Bisnis.com, JAKARTA - PT PLN (Persero) menyatakan telah melakukan kontrak jangka panjang dengan waktu kurang lebih 5 tahun untuk memenuhi kebutuhan batu bara yang terus naik.
Adapun hingga akhir 2019, telah terjadi peningkatan tambahan kapasitas pembangkit listrik tenaga uap (PLTU) hingga 3.017 MW. Pada 2020, akan ada penambahan kapasitas PLTU hingga 5.000 MW seiring dengan meningkatnya realisasi megaproyek 35.000 MW.
Berdasarkan Rencana Usaha Penyediaan Tenaga Listrik (RUPTL) PLN 2019-2028, proyeksi kebutuhan batu bara terus mengalami peningkatan sejak 2013. Realisasi kebutuhan batu bara pada 2013 adalah sebanyak 53,6 juta ton dan melonjak hingga mencapai 91,1 juta ton pada 2018.

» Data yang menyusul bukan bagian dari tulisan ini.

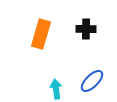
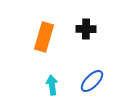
orange rectangle: moved 3 px right, 3 px down
cyan arrow: moved 4 px left, 4 px up
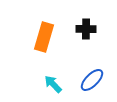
blue ellipse: moved 1 px up
cyan arrow: moved 1 px right, 1 px up; rotated 36 degrees counterclockwise
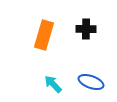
orange rectangle: moved 2 px up
blue ellipse: moved 1 px left, 2 px down; rotated 65 degrees clockwise
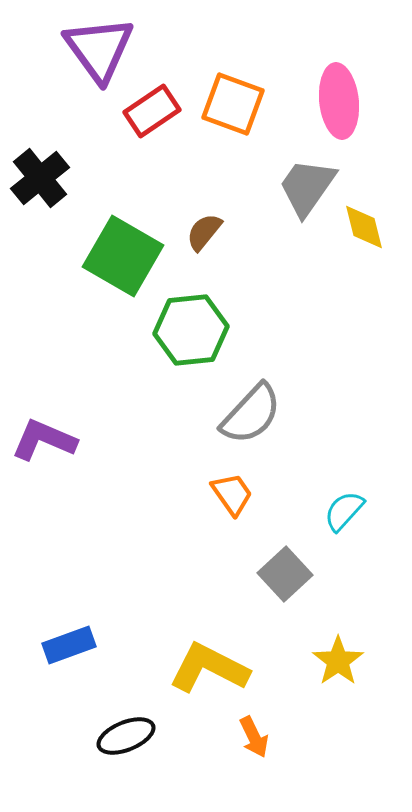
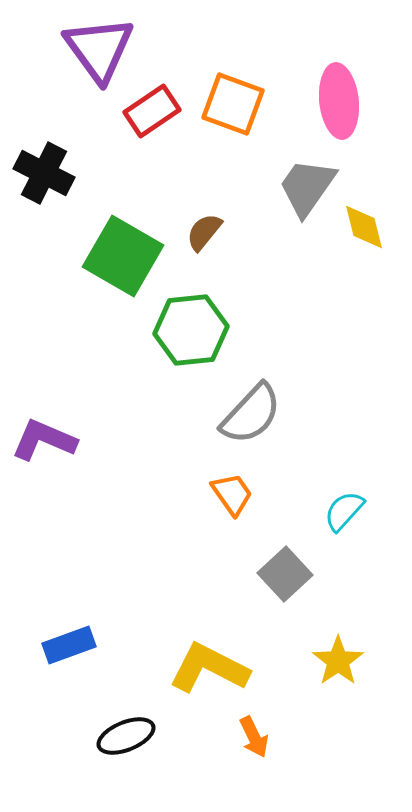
black cross: moved 4 px right, 5 px up; rotated 24 degrees counterclockwise
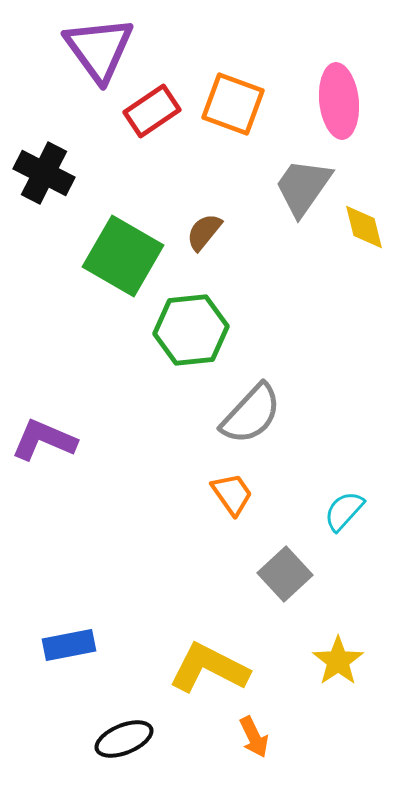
gray trapezoid: moved 4 px left
blue rectangle: rotated 9 degrees clockwise
black ellipse: moved 2 px left, 3 px down
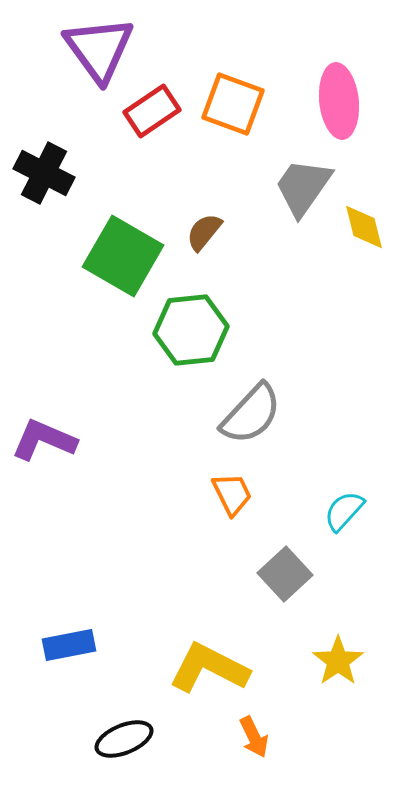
orange trapezoid: rotated 9 degrees clockwise
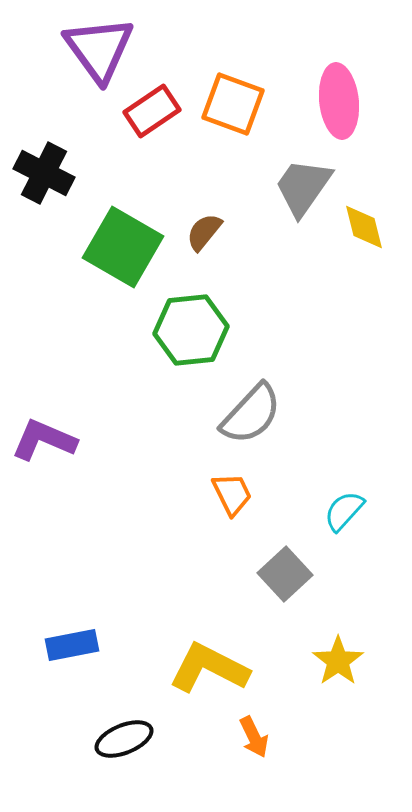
green square: moved 9 px up
blue rectangle: moved 3 px right
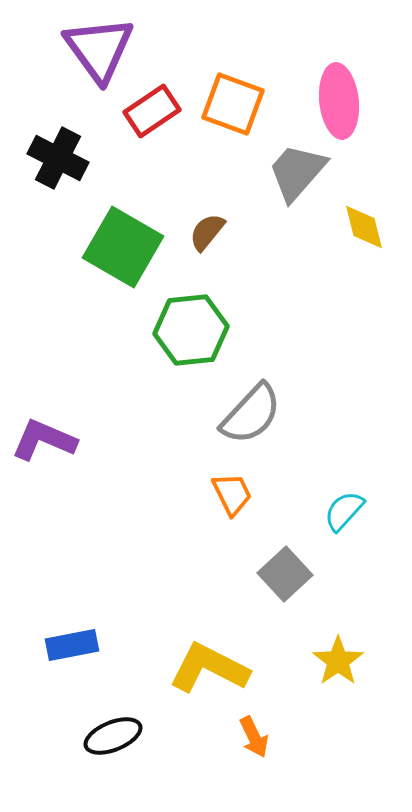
black cross: moved 14 px right, 15 px up
gray trapezoid: moved 6 px left, 15 px up; rotated 6 degrees clockwise
brown semicircle: moved 3 px right
black ellipse: moved 11 px left, 3 px up
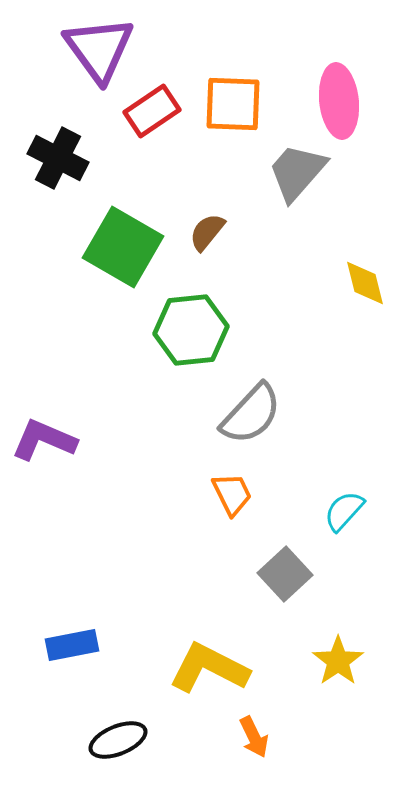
orange square: rotated 18 degrees counterclockwise
yellow diamond: moved 1 px right, 56 px down
black ellipse: moved 5 px right, 4 px down
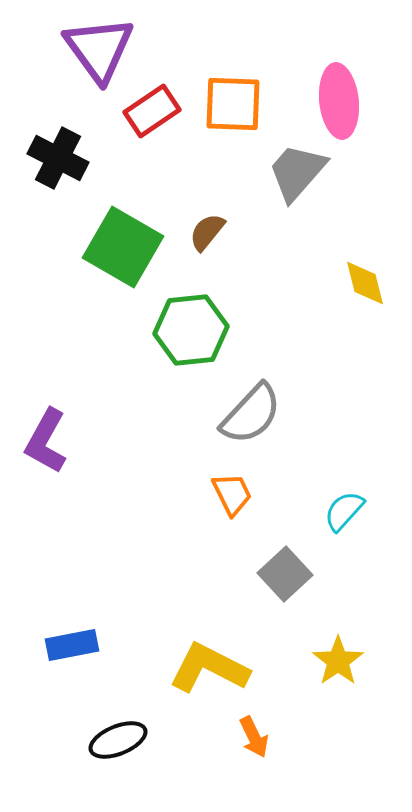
purple L-shape: moved 2 px right, 1 px down; rotated 84 degrees counterclockwise
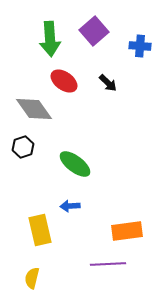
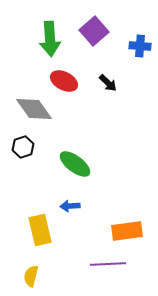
red ellipse: rotated 8 degrees counterclockwise
yellow semicircle: moved 1 px left, 2 px up
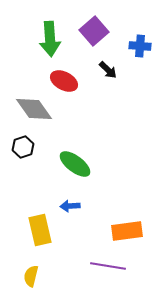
black arrow: moved 13 px up
purple line: moved 2 px down; rotated 12 degrees clockwise
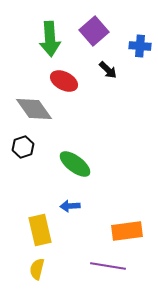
yellow semicircle: moved 6 px right, 7 px up
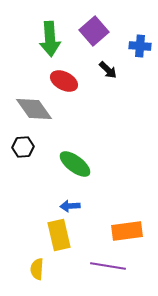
black hexagon: rotated 15 degrees clockwise
yellow rectangle: moved 19 px right, 5 px down
yellow semicircle: rotated 10 degrees counterclockwise
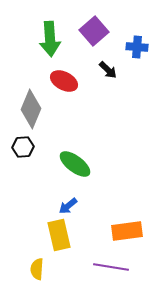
blue cross: moved 3 px left, 1 px down
gray diamond: moved 3 px left; rotated 57 degrees clockwise
blue arrow: moved 2 px left; rotated 36 degrees counterclockwise
purple line: moved 3 px right, 1 px down
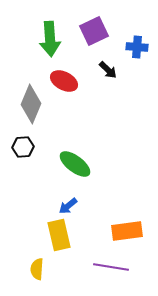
purple square: rotated 16 degrees clockwise
gray diamond: moved 5 px up
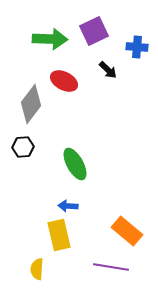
green arrow: rotated 84 degrees counterclockwise
gray diamond: rotated 15 degrees clockwise
green ellipse: rotated 24 degrees clockwise
blue arrow: rotated 42 degrees clockwise
orange rectangle: rotated 48 degrees clockwise
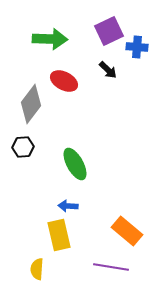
purple square: moved 15 px right
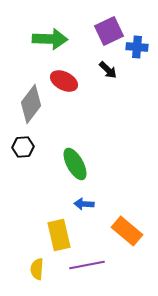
blue arrow: moved 16 px right, 2 px up
purple line: moved 24 px left, 2 px up; rotated 20 degrees counterclockwise
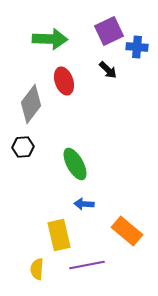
red ellipse: rotated 44 degrees clockwise
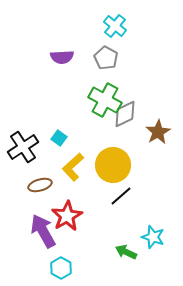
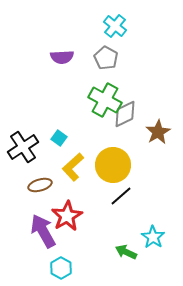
cyan star: rotated 15 degrees clockwise
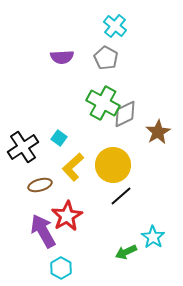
green cross: moved 2 px left, 3 px down
green arrow: rotated 50 degrees counterclockwise
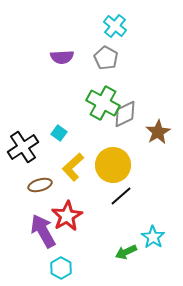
cyan square: moved 5 px up
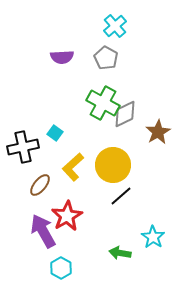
cyan cross: rotated 10 degrees clockwise
cyan square: moved 4 px left
black cross: rotated 20 degrees clockwise
brown ellipse: rotated 35 degrees counterclockwise
green arrow: moved 6 px left, 1 px down; rotated 35 degrees clockwise
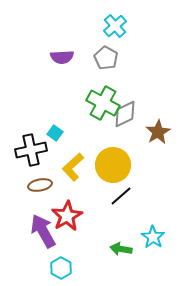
black cross: moved 8 px right, 3 px down
brown ellipse: rotated 40 degrees clockwise
green arrow: moved 1 px right, 4 px up
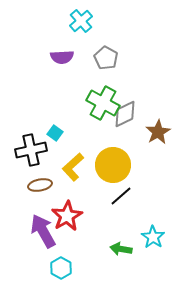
cyan cross: moved 34 px left, 5 px up
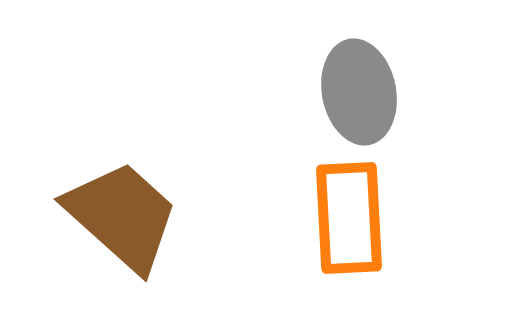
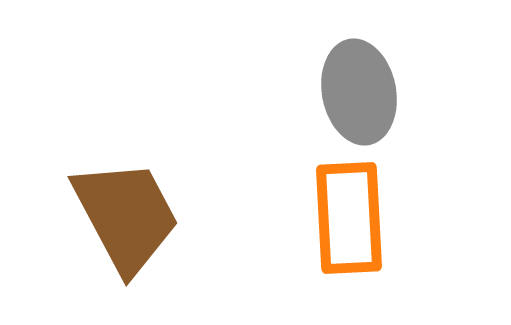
brown trapezoid: moved 4 px right; rotated 20 degrees clockwise
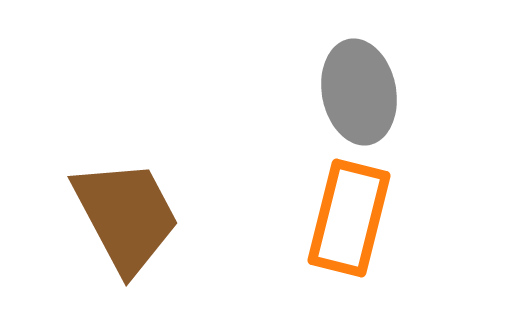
orange rectangle: rotated 17 degrees clockwise
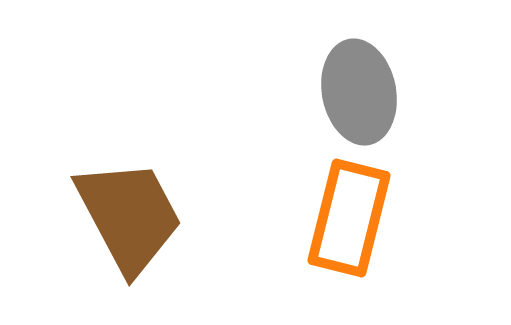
brown trapezoid: moved 3 px right
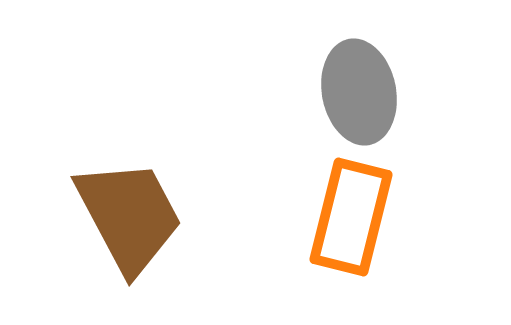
orange rectangle: moved 2 px right, 1 px up
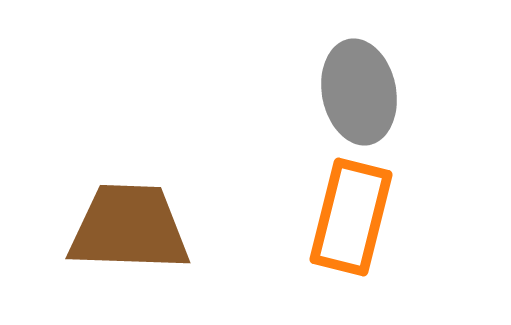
brown trapezoid: moved 12 px down; rotated 60 degrees counterclockwise
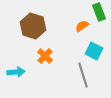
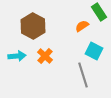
green rectangle: rotated 12 degrees counterclockwise
brown hexagon: rotated 10 degrees clockwise
cyan arrow: moved 1 px right, 16 px up
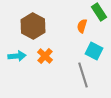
orange semicircle: rotated 40 degrees counterclockwise
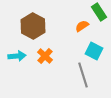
orange semicircle: rotated 40 degrees clockwise
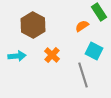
brown hexagon: moved 1 px up
orange cross: moved 7 px right, 1 px up
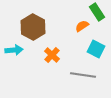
green rectangle: moved 2 px left
brown hexagon: moved 2 px down
cyan square: moved 2 px right, 2 px up
cyan arrow: moved 3 px left, 6 px up
gray line: rotated 65 degrees counterclockwise
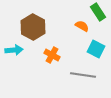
green rectangle: moved 1 px right
orange semicircle: rotated 64 degrees clockwise
orange cross: rotated 14 degrees counterclockwise
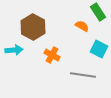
cyan square: moved 3 px right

Pada 2019, kebutuhan batu bara mencapai 97 juta ton. Sementara itu, dari 2020 hingga 2028 secara berturut-turut proyeksi kebutuhan batu bara untuk pembangkit listrik sebanyak 109 juta ton, 121 juta ton, 129 juta ton, 135 juta ton, 137 juta ton, 126 juta ton, 133 juta ton, 144 juta ton, dan 153 juta ton.
Khusus pada 2025, proyeksi kebutuhan batu bara memang turun sebesar 11 juta ton dari tahun sebelumnya menjadi 126 juta ton karena sejumlah PLTU lama yang berhenti beroperasi. PLTU yang telah memiliki usia lebih dari 30 tahun berhenti beroperasi dan mulai akan digantikan PLTU baru yang beroperasi di tahun-tahun setelahnya.
Direktur PLN Regional Jawa Madura Bali Haryanto WS mengatakan kontrak jangka panjang akan mengamankan kebutuhan batu bara PLN di tengah semakin meningkatnya kapasitas PLTU.
Kontrak batu bara untuk pembangkitan pada tahun ini masih melanjutkan kontrak yang digunakan pada tahun lalu. Apalagi, pemerintah kembali menerapkan wajib pasok batu bara dalam negeri (domestic market obligation/DMO) dan harga khusus.
"Pokoknya berapapun kami akan ambil. Pemerintah sudah menjamin DMO diperpanjang, jadi tidak ada alasan tidak ada batu bara," katanya, Senin (13/1/2020).
Soal rencana akuisisi perusahaan tambang untuk memastikan kebutuhan batu bara PLN, Hariyanto enggan membahasnya. "Jangan bicara itu dulu," katanya singkat.